SQLAlchemy中使用同一模型映射多个表

February 04, 2015 (最后修改: November 09, 2019)

为了查询效率，将单一表根据某种条件分成多张表，每个表的结构完全相同，只有表名不同。已经在SQLAlchemy中定义一个类Record表示表结构，在不同条件下需要修改该类对应的表名。

其实，应该使用更合适的“分表”技术，不需要如此麻烦。但现在我还没研究过“分表”，只好选择这种不优雅的方式。

下面介绍我试过的两种方法，可以实现修改表名。

动态修改表名

这种方式适合select查询，其它未测试过。

定义Record类时，定义默认表的名称

class Record(Model):
    __tablename__ = "record_nwp_cma20n03"

使用Record类时，提前修改表名

Record.__table__.name = "record_"+repo

之后的查询都会在新指定的表中查找。

另一个示例

def main():
    session = Session()
    Record.__table__.name = 'record_{repo_name}'.format(repo_name='nwp_cma20n03')
    query = session.query(Record)
    print query
    Record.__table__.name = 'record_{repo_name}'.format(repo_name='nwp_qu_cma20n03')
    query = session.query(Record)
    print query

输出

SELECT ...
FROM record_nwp_cma20n03
SELECT ...
FROM record_nwp_qu_cma20n03

可以看到，两次查询的表名确实变了。

局限

但该方法并不总能成功，当我用如下的语句插入数据时，表名仅在第一次设置时有效，之后设置均没有效果。

for message in consumer:
    table_name = 'record_{repo_name}'.format(repo_name=message['repo'])
    Record.__table__.name = table_name
    a_record = Record()
    # ...
    session.add(a_record)

具体原因我不清楚，可能每个类只能对应一个映射关系，使用session.query时可以动态更新tablename，但使用session.add时只能使用第一次绑定的映射关系。

如果需要映射多个表，最好为每个表指定一个映射类。

SQLAlchemy的文档中有这种情况的详细描述，参见《Multiple Mappers for One Class》

同一个模型映射多个表

上面的文档中提到一种映射多个相同表的方法，参见《Entity Name》。

使用类继承，定义一个表结构的基类。

class RecordBase(object):
    record_id = Column(Integer(), primary_key=True)
    repo_id = Column(Integer())
    version_id = Column(Integer())
    # ...

Record类继承RecordBase类，接口与原来相同。

class Record(RecordBase, Model):
    __tablename__ = "record_nwp_cma20n03"
    def __init__(self):
        pass
    def __repr__(self):
        return "&lt;record(id={record_id}, string='{record_string}'".format(
            record_id=self.record_id,
            record_string=self.record_string.strip()
        )
    def columns(self):
        return [c.name for c in self.__table__.columns]
    def to_dict(self):
        return dict([(c, getattr(self, c)) for c in self.columns()])

当需要修改为另一个表名时，只需要重新建立一个类即可

class SomeRecord(RecordBase, Model):
    __tablename__ = 'record_{repo_name}'.format(repo_name=content['repo'])

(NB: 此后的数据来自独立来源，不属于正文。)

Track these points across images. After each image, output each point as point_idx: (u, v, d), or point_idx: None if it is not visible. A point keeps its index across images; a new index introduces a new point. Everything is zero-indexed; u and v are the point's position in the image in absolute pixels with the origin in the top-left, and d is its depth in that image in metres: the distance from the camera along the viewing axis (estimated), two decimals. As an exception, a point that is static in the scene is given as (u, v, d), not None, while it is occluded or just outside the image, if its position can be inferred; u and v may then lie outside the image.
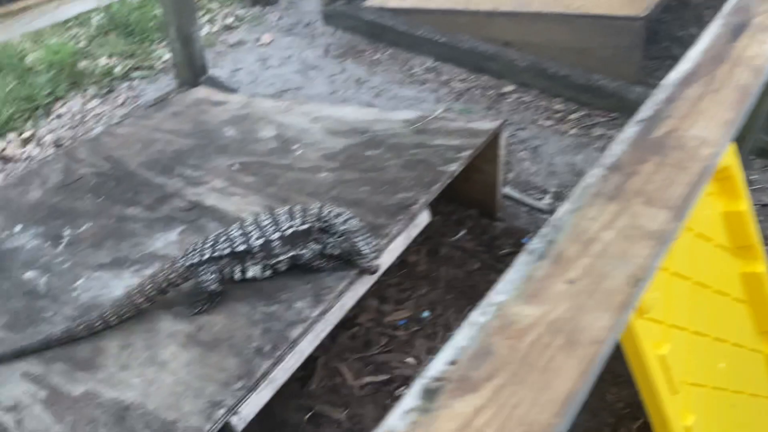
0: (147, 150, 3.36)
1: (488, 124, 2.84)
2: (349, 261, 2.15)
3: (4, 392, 2.01)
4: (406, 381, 2.45)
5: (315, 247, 2.15)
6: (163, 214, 2.78)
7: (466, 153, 2.67)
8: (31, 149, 3.89)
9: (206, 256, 2.11)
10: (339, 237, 2.09)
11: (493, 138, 2.83)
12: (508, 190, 3.48)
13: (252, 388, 1.85)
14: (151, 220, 2.76)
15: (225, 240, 2.13)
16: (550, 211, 3.39)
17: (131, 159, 3.29)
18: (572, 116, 4.27)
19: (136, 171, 3.17)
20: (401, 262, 2.89)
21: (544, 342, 0.80)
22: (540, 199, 3.55)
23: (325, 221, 2.11)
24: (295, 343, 1.98)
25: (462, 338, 0.80)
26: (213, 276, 2.10)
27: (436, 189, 2.51)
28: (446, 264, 2.93)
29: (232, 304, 2.19)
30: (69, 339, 2.10)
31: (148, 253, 2.56)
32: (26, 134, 4.08)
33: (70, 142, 3.95)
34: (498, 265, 2.92)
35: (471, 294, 2.79)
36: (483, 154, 2.88)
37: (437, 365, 0.77)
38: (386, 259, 2.35)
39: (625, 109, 4.16)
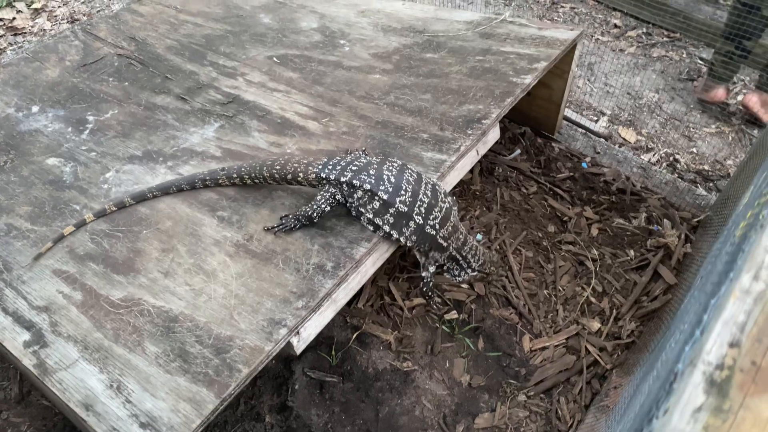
0: (174, 33, 3.03)
1: (565, 34, 2.54)
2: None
3: (34, 290, 1.83)
4: (459, 306, 2.31)
5: (441, 259, 2.09)
6: (197, 106, 2.52)
7: (542, 64, 2.40)
8: (42, 22, 3.51)
9: (344, 179, 1.84)
10: (472, 271, 2.17)
11: (569, 50, 2.54)
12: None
13: (314, 309, 1.69)
14: (185, 111, 2.50)
15: (374, 175, 1.82)
16: (606, 136, 3.16)
17: (157, 41, 2.97)
18: (631, 33, 3.93)
19: (164, 55, 2.86)
20: (451, 178, 2.68)
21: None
22: (595, 121, 3.30)
23: (463, 256, 2.10)
24: (359, 263, 1.80)
25: (735, 311, 0.60)
26: (325, 204, 1.85)
27: (510, 103, 2.26)
28: (501, 185, 2.73)
29: (282, 213, 1.99)
30: (213, 183, 2.08)
31: (183, 148, 2.32)
32: (37, 4, 3.67)
33: (86, 18, 3.57)
34: (556, 189, 2.72)
35: (527, 219, 2.60)
36: (553, 68, 2.61)
37: (715, 347, 0.57)
38: (452, 179, 2.14)
39: (690, 29, 3.83)
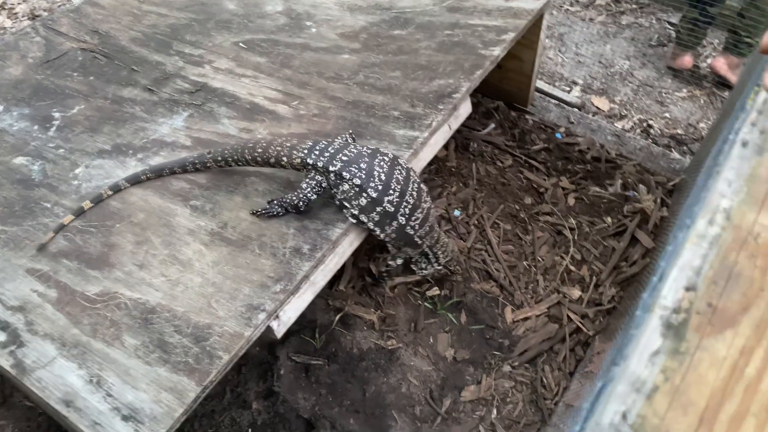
0: (138, 24, 2.98)
1: (532, 4, 2.53)
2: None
3: (8, 290, 1.80)
4: (440, 282, 2.32)
5: (413, 254, 2.10)
6: (165, 96, 2.48)
7: (509, 36, 2.39)
8: (2, 20, 3.42)
9: (333, 168, 1.77)
10: (438, 265, 2.17)
11: (536, 20, 2.53)
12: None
13: (293, 292, 1.68)
14: (153, 102, 2.46)
15: (364, 170, 1.74)
16: (580, 105, 3.17)
17: (121, 33, 2.91)
18: (600, 1, 3.93)
19: (129, 47, 2.81)
20: (427, 156, 2.68)
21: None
22: (568, 91, 3.31)
23: (433, 252, 2.09)
24: (336, 243, 1.80)
25: (691, 256, 0.60)
26: (311, 193, 1.79)
27: (479, 75, 2.25)
28: (477, 160, 2.72)
29: (256, 199, 1.97)
30: (201, 165, 2.05)
31: (153, 139, 2.29)
32: (-6, 2, 3.59)
33: (47, 14, 3.49)
34: (531, 161, 2.73)
35: (504, 192, 2.61)
36: (522, 39, 2.60)
37: (671, 292, 0.58)
38: (426, 155, 2.13)
39: (658, -5, 3.83)
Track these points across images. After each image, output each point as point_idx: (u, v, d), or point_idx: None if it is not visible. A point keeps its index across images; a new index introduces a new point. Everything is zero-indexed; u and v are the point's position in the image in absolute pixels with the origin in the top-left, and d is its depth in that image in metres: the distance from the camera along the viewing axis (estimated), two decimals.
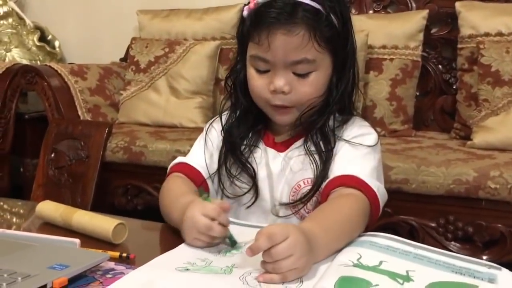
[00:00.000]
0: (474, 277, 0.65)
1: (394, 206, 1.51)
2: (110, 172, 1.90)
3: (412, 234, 1.54)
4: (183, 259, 0.69)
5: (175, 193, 0.88)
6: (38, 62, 2.60)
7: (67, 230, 0.83)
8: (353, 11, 2.20)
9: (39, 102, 2.16)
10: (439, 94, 2.11)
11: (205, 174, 0.95)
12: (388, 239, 0.74)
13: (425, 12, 2.02)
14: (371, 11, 2.21)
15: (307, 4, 0.83)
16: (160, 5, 2.45)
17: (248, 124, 0.94)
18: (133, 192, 1.91)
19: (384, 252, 0.70)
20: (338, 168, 0.86)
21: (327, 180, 0.86)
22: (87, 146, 1.90)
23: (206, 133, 0.99)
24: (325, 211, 0.79)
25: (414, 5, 2.14)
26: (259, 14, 0.84)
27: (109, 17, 2.72)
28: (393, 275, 0.64)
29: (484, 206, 1.46)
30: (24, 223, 0.99)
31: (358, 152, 0.88)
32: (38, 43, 2.70)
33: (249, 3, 0.87)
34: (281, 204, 0.91)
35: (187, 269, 0.66)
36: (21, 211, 1.06)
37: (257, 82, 0.88)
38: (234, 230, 0.76)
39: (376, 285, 0.61)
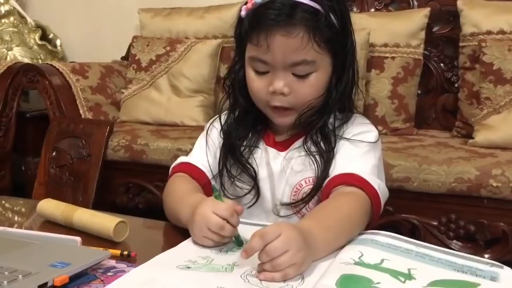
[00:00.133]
0: (476, 275, 0.65)
1: (395, 204, 1.50)
2: (111, 170, 1.90)
3: (413, 232, 1.54)
4: (185, 257, 0.69)
5: (181, 192, 0.87)
6: (40, 61, 2.60)
7: (68, 228, 0.83)
8: (354, 9, 2.20)
9: (41, 101, 2.16)
10: (441, 93, 2.10)
11: (208, 173, 0.94)
12: (389, 237, 0.74)
13: (427, 10, 2.01)
14: (372, 9, 2.20)
15: (306, 4, 0.82)
16: (161, 3, 2.45)
17: (248, 124, 0.94)
18: (135, 190, 1.91)
19: (385, 250, 0.70)
20: (339, 167, 0.86)
21: (328, 179, 0.85)
22: (89, 144, 1.90)
23: (207, 133, 0.99)
24: (324, 209, 0.79)
25: (415, 3, 2.14)
26: (257, 15, 0.83)
27: (110, 15, 2.72)
28: (394, 273, 0.64)
29: (486, 205, 1.46)
30: (25, 221, 0.99)
31: (358, 150, 0.87)
32: (39, 42, 2.70)
33: (246, 3, 0.86)
34: (282, 204, 0.91)
35: (189, 267, 0.66)
36: (23, 209, 1.06)
37: (256, 84, 0.87)
38: (239, 228, 0.75)
39: (378, 283, 0.61)
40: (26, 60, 2.53)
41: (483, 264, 0.68)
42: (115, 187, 1.93)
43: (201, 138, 0.99)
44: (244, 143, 0.93)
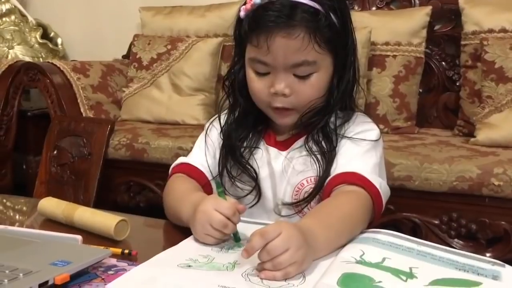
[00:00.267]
0: (478, 274, 0.65)
1: (396, 203, 1.50)
2: (112, 169, 1.90)
3: (415, 231, 1.54)
4: (185, 256, 0.69)
5: (182, 191, 0.87)
6: (41, 59, 2.60)
7: (69, 227, 0.83)
8: (356, 7, 2.20)
9: (42, 99, 2.16)
10: (443, 91, 2.10)
11: (207, 173, 0.94)
12: (391, 235, 0.74)
13: (428, 9, 2.01)
14: (374, 8, 2.20)
15: (306, 5, 0.81)
16: (162, 1, 2.45)
17: (248, 125, 0.93)
18: (136, 189, 1.91)
19: (387, 248, 0.70)
20: (340, 165, 0.86)
21: (329, 178, 0.85)
22: (90, 143, 1.90)
23: (206, 133, 0.98)
24: (324, 208, 0.78)
25: (417, 1, 2.13)
26: (257, 17, 0.82)
27: (111, 14, 2.72)
28: (396, 272, 0.64)
29: (488, 203, 1.46)
30: (26, 220, 0.99)
31: (360, 149, 0.87)
32: (40, 40, 2.70)
33: (245, 3, 0.85)
34: (284, 204, 0.91)
35: (189, 266, 0.66)
36: (24, 208, 1.06)
37: (257, 85, 0.87)
38: (239, 226, 0.75)
39: (379, 281, 0.61)
40: (27, 59, 2.52)
41: (485, 262, 0.68)
42: (116, 185, 1.93)
43: (201, 138, 0.99)
44: (244, 144, 0.93)
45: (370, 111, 1.92)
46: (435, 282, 0.62)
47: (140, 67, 2.23)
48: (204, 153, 0.96)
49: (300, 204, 0.89)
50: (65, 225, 0.84)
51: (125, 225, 0.79)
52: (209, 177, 0.94)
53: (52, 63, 2.12)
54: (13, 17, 2.72)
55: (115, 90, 2.26)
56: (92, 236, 0.78)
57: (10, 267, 0.59)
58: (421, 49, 1.99)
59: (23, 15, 2.75)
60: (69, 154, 1.92)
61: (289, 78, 0.84)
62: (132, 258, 0.71)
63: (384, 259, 0.67)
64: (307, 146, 0.89)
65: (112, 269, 0.67)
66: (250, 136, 0.93)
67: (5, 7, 2.72)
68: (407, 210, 1.55)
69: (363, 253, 0.68)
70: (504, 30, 1.81)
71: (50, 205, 0.88)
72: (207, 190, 0.91)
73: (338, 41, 0.85)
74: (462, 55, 1.95)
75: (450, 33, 2.08)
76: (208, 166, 0.95)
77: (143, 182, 1.89)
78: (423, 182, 1.49)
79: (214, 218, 0.72)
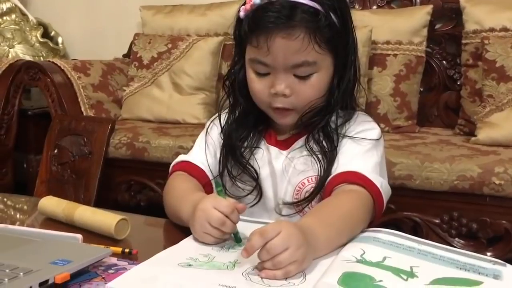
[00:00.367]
0: (479, 273, 0.65)
1: (397, 202, 1.50)
2: (113, 168, 1.90)
3: (415, 230, 1.54)
4: (186, 255, 0.69)
5: (182, 190, 0.87)
6: (41, 58, 2.60)
7: (69, 226, 0.83)
8: (356, 6, 2.20)
9: (42, 98, 2.16)
10: (443, 90, 2.10)
11: (207, 172, 0.94)
12: (391, 235, 0.74)
13: (429, 8, 2.01)
14: (375, 7, 2.20)
15: (306, 5, 0.80)
16: (163, 0, 2.45)
17: (248, 125, 0.93)
18: (136, 188, 1.91)
19: (387, 248, 0.70)
20: (341, 165, 0.86)
21: (330, 177, 0.85)
22: (90, 142, 1.90)
23: (207, 132, 0.98)
24: (325, 207, 0.78)
25: (418, 0, 2.13)
26: (256, 18, 0.82)
27: (112, 13, 2.72)
28: (397, 271, 0.63)
29: (489, 203, 1.46)
30: (27, 219, 0.99)
31: (361, 148, 0.87)
32: (41, 39, 2.70)
33: (245, 3, 0.84)
34: (285, 203, 0.91)
35: (190, 265, 0.66)
36: (24, 207, 1.06)
37: (257, 85, 0.87)
38: (239, 225, 0.75)
39: (380, 281, 0.61)
40: (28, 58, 2.52)
41: (486, 262, 0.68)
42: (116, 184, 1.93)
43: (201, 137, 0.99)
44: (245, 144, 0.93)
45: (371, 110, 1.92)
46: (436, 281, 0.62)
47: (141, 66, 2.23)
48: (204, 152, 0.96)
49: (301, 204, 0.89)
50: (66, 224, 0.84)
51: (126, 224, 0.79)
52: (209, 176, 0.94)
53: (52, 62, 2.12)
54: (13, 16, 2.72)
55: (116, 89, 2.26)
56: (92, 235, 0.78)
57: (10, 266, 0.59)
58: (422, 48, 1.98)
59: (23, 14, 2.75)
60: (70, 153, 1.92)
61: (289, 78, 0.84)
62: (132, 257, 0.71)
63: (385, 258, 0.67)
64: (308, 146, 0.89)
65: (113, 268, 0.67)
66: (251, 136, 0.93)
67: (5, 6, 2.72)
68: (408, 209, 1.55)
69: (364, 252, 0.68)
70: (505, 29, 1.81)
71: (51, 204, 0.88)
72: (208, 189, 0.91)
73: (339, 41, 0.85)
74: (463, 54, 1.95)
75: (451, 32, 2.08)
76: (208, 165, 0.95)
77: (143, 181, 1.89)
78: (424, 181, 1.49)
79: (212, 216, 0.72)
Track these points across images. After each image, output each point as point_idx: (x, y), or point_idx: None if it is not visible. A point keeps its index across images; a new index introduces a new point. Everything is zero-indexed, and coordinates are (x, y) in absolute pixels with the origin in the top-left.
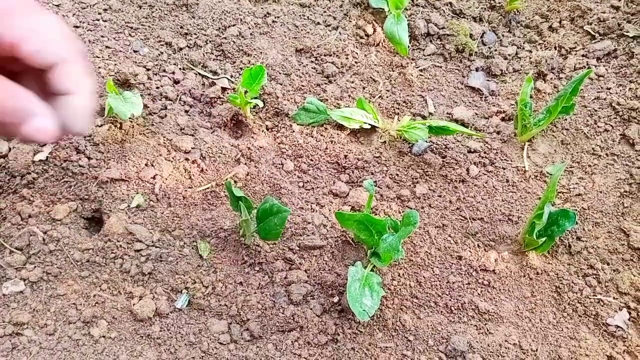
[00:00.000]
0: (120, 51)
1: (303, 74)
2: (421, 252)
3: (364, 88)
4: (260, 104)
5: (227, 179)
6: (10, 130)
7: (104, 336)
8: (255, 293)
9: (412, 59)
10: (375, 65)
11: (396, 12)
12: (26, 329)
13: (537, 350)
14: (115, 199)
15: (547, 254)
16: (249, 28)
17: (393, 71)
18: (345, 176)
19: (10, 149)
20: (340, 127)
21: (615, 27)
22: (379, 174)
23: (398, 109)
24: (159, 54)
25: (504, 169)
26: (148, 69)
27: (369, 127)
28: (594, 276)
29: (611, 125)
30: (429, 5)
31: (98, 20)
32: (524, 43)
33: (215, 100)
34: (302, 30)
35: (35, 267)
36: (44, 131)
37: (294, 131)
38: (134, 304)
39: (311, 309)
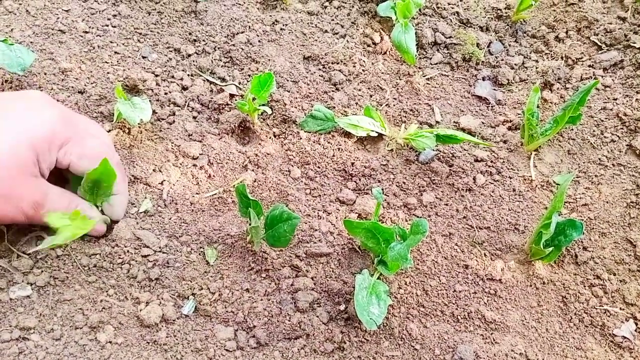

这样确实可以修改表名，但注意上文失败的例子中，我是在一个循环中插入数据，每个数据对应的表名都可能不同，所以for循环内部每次都需要根据表名定义类。当重复定义某表的对应类时，SQLAlchemy会抛出异常。

sqlalchemy.exc.InvalidRequestError: Table 'record_nwp_qu_cma20n03' is already defined for this MetaData instance. Specify 'extend_existing=True' to redefine options and columns on an existing Table object.

似乎可以使用extend_existing参数避免异常，但我没试过。

重复定义完全没有必要，换一种思路解决问题。Python是动态语言，何不利用一下动态语言的强大特性。

动态定义表类

循环内部，根据每条消息的属性，确定该消息需要写入到哪个表中，选择表名对应的类，生成对象，将对象插入到数据库中。

表名对应的类需要动态生成，将表名和类的对应关系保存在一个map中，之后再遇到该表时，不用重新定义类，直接使用之前已创建的类即可。

# record table class mapper
#   key: table name
#   value: table class
record_table_mapper = {}

Python中的type函数可以动态创建类，创建时需要设置__tablename__属性

table_name = 'record_{repo_name}'.format(repo_name=content['repo'])
if table_name not in record_table_mapper:
    record_table_mapper[table_name] = type(
        'Record_{repo_name}'.format(repo_name=content['repo']),
        (RecordBase, Model),
        {'__tablename__': 'record_{repo_name}'.format(repo_name=content['repo'])})
record_table = record_table_mapper[table_name]

之后就可以创建实例

a_record = record_table()
# ...
session.add(a_record)
session.commit()